Thursday, August 6, 2015

Twice Baked Potatoes from The Pioneer Woman

I could make a whole meal out of baked potatoes . . . and even better . . . twice baked potatoes!

This recipe comes from The Pioneer Woman, Ree Drummond of The Food Network, so you know it has got to be delicious!

For different variations, change the type of cheese or try combination of cheeses.
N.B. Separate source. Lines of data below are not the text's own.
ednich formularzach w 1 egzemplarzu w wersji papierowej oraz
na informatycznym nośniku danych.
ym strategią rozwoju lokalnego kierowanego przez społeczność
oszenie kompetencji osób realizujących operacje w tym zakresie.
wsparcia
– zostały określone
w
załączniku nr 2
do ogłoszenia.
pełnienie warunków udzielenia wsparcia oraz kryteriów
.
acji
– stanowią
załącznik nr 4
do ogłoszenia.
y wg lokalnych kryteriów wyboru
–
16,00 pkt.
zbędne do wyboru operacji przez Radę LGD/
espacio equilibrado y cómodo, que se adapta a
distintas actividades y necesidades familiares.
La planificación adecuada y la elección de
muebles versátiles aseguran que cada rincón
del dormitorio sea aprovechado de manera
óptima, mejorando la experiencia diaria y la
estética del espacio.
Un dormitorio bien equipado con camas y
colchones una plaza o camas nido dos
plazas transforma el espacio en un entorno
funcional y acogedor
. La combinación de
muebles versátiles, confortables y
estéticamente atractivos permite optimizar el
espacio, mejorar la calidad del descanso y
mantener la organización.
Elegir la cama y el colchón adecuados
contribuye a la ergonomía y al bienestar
They also make great snacks straight from the fridge or pop in the microwave.


8 baking potatoes, washed
3 tablespoons canola oil
2 sticks salted butter (sliced into pats)
1 cup bacon bits (fry your own!)
1 cup sour cream
1 cup Cheddar or Jack cheese (or a mix of both), plus more for topping
1/2 cup whole milk
2 teaspoons seasoned salt
3 green onions, sliced
Freshly ground black pepper


Preheat the oven to 400 degrees F.

Rub the potatoes with canola oil (I like to use softened butter and sprinkle with kosher salt) and bake for 1 hour on a cookie sheet.  Make sure they are sufficiently cooked through.

Place butter in a large mixing bowl along with the bacon bits and sour cream.

Remove the potatoes from the oven and lower the heat to 350 degrees F.

Cut each potato in half (lengthwise). 

Carefully scrape out the insides into the mixing bowl, make sure not to tear the shell.  Leave a small rim of potato for support. Lay the potato shells on a baking sheet.

Mash the potatoes into the butter, bacon and sour cream; add cheese, milk, seasoned salt, green onions and black pepper to taste . . . mix together well. (IMPORTANT: If you plan to freeze the twice-baked potatoes, do NOT add the green onions.)

Heap the potato shells with the filling.  Add a little more grated cheese on top of the potatoes and bake another 15 to 20 minutes until the potatoes are warmed through.